Attempting to purchase a flight while completing a business project and sending a crucial email, and your internet fails, you begin to question whether your internet speed is…dangerously sluggish. Contrary to popular belief, testing your Internet speed is simpler than you may believe.
The speed of your internet connection will vary depending on the time of day, the number of connected and active devices, and other variables.
We recommend doing numerous speed tests over the course of two days and keeping track of the results to determine your connection’s genuine speed.
The solution may be as simple as restarting your modem and router, which should always be your first step, or upgrading to a mesh network. Follow the steps below to determine your internet connection’s speed.
What Is a Good Internet Speed?
A “good internet speed” depends on multiple factors, including your daily internet consumption, the number of people in your home who use the internet, and what they use it for. A decent download speed should be at least 100 Mbps, while a good upload speed should be at least 10 Mbps.
Understanding an Internet Speed Test
A speed test for the internet examines several variables in megabits per second, including download speed, upload speed, and latency.
Internet speed is measured in bits per second, hence Mbps is an abbreviation for megabits per second. Gbps represents one billion bits per second, hence one Gbps is equivalent to 1,000 Mbps.

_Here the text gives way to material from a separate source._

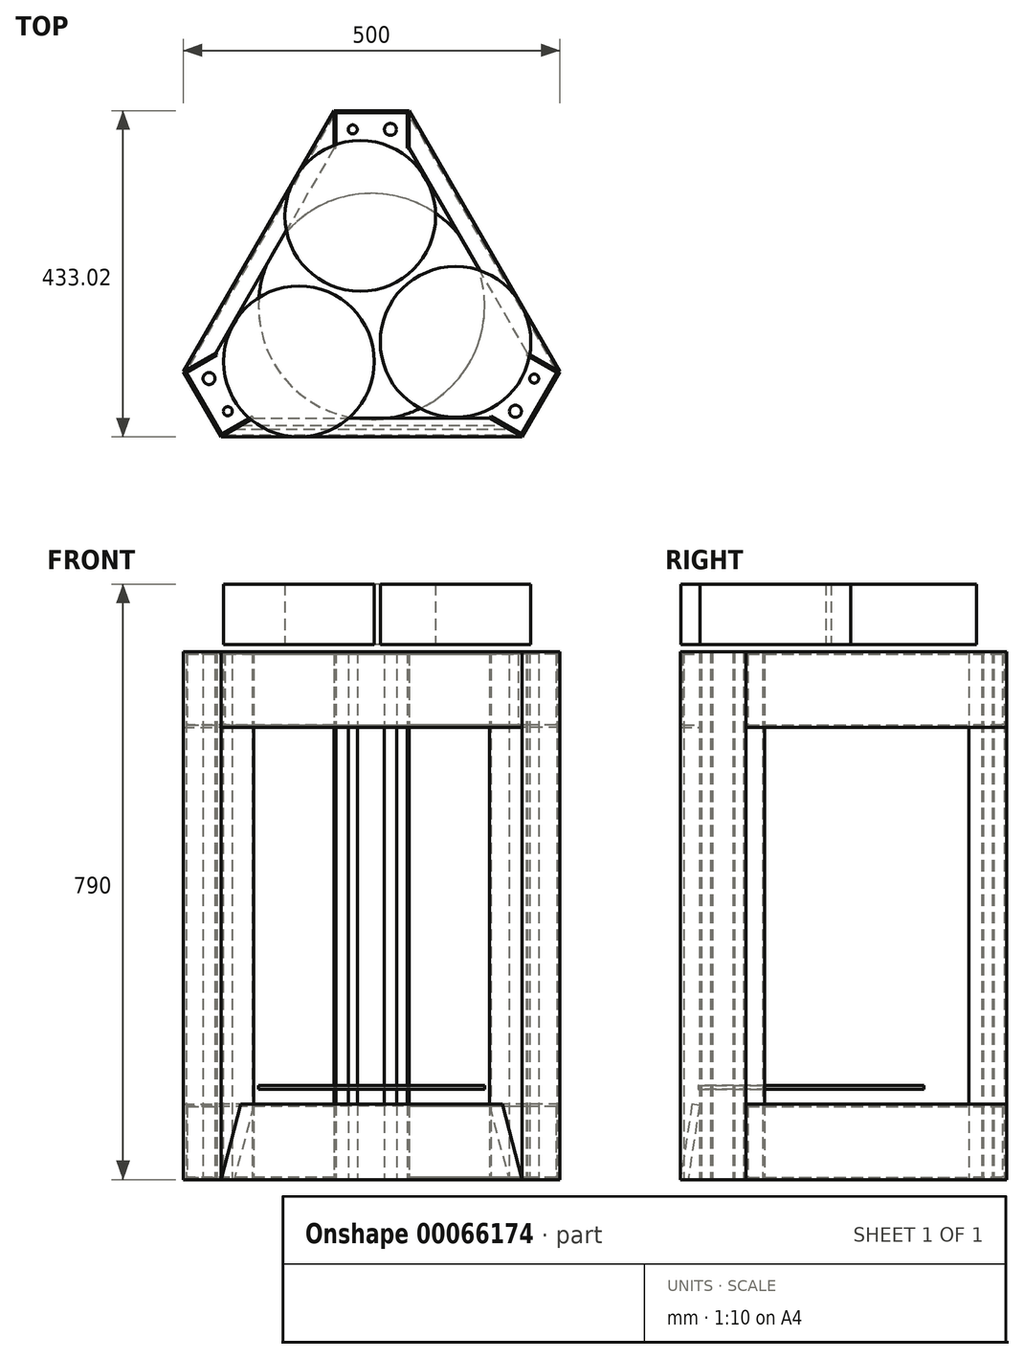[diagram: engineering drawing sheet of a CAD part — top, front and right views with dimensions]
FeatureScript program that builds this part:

Bandwidth, commonly referred to as download speed, is the rate at which data flows from the internet to your device. This measure is essential while watching or downloading your favorite television.
Upload speed evaluates the rate at which your device can send data to another online address, such as posting images to social media sites.
Latency Lag, also known as latency, is the amount of time it takes for a signal to travel from your device to your internet service provider and return. A greater delay necessitates a greater buffering rate while attempting to transmit video.
Internet Speed 101
Depending on your needs, Internet Service Providers offer different service tiers and connection speeds. There are typically five types of internet: dial-up, satellite, DSL, cable, and fiber.
Dial-up internet is one of the most affordable solutions, but also the slowest. One receives what one pays for. It is incapable of online video streaming and has a maximum speed of 0.05 Mbps.
Netflix may be streamed using satellite internet, which connects to your home wirelessly via a satellite signal. Satellite internet is advantageous since it can be accessed from any area, no matter how rural or remote.
DSL, or digital subscriber line, provides internet access via phone networks, but at speeds ranging from 0.5 to 75 Mbps, it is more efficient than dial-up. Your router’s distance from your ISP’s main office affects DSL performance.
Copper wiring is utilized for both cable TV and cable internet. Speeds range from 25 to 1,000 Mbps, with increased download and upload rates. In most cases, cable internet is shared between neighbors, so it is slow during peak internet usage hours.
Fiber internet provides the fastest and most dependable Wi-Fi, ranging from 50 to 2,000 Mbps, using fiber-optic lines. With these options, your uploads and downloads operate at the same rate.
How to Determine Your Internet Speed
Here’s how you can determine your internet speed:
Do a Test of Your Computer’s Speed
Several websites on the internet offer free Wi-Fi speed tests. We advise using either Speedtest.net or CloudFlare. It should take no longer than sixty seconds to run the download and upload speed tests. Do a few Wi-Fi tests for the best performance.
Wi-Fi consumption varies from person to person and home to household; consequently, so will the Wi-Fi speed you require. Regular service, which is suggested for low usage, varies from three to eight megabits per second (Mbps). For households with more than four users/devices, a service package with speeds greater than 25 Mbps is recommended.
Keep in mind that your internet speed varies depending on the time of day and the number of devices connected to your router. In an ideal situation, you would connect your ISP’s modem with an Ethernet cable, however, this may not be possible.
Do a Speed Test Using Your Smartphone or Tablet
With websites like Speedtest.net or CloudFlare, you can administer a speed test on your smartphone or tablet in the same manner as on your computer.
Conduct a Speed Test Using the App for Your Wi-Fi Router
Some Wi-Fi routers include speed test applications. This feature is available on specific routers such as Google Nest. If you are using Xfinity internet, and want to do an Xfinity speed test, you can speak to the ISP about how to do it on their given router.
If your Wi-Fi connectivity is slower than expected or desired, purchasing a new router is not always the solution. But, if your router is outdated, this may be the best choice.
Analyze Your Wi-Fi Speed Test Results
The findings of an internet speed test are meaningless if they cannot be interpreted.
Examine your download rates to determine the rate at which files can be downloaded, your video streaming capabilities, and the number of devices that your Wi-Fi can support. DSL speeds will inevitably be slower.
Cable internet may be sluggish owing to congestion caused by other cable households.
All in All
If your Wi-Fi still isn’t working even after taking the aforementioned measures, the problem may be caused by malware, an outdated router, an unreliable internet service provider, or defective hardware. Use an antivirus app to detect malware.
Ultimately, the aforementioned steps should be able to determine your internet speed; if not, you may always switch ISPs.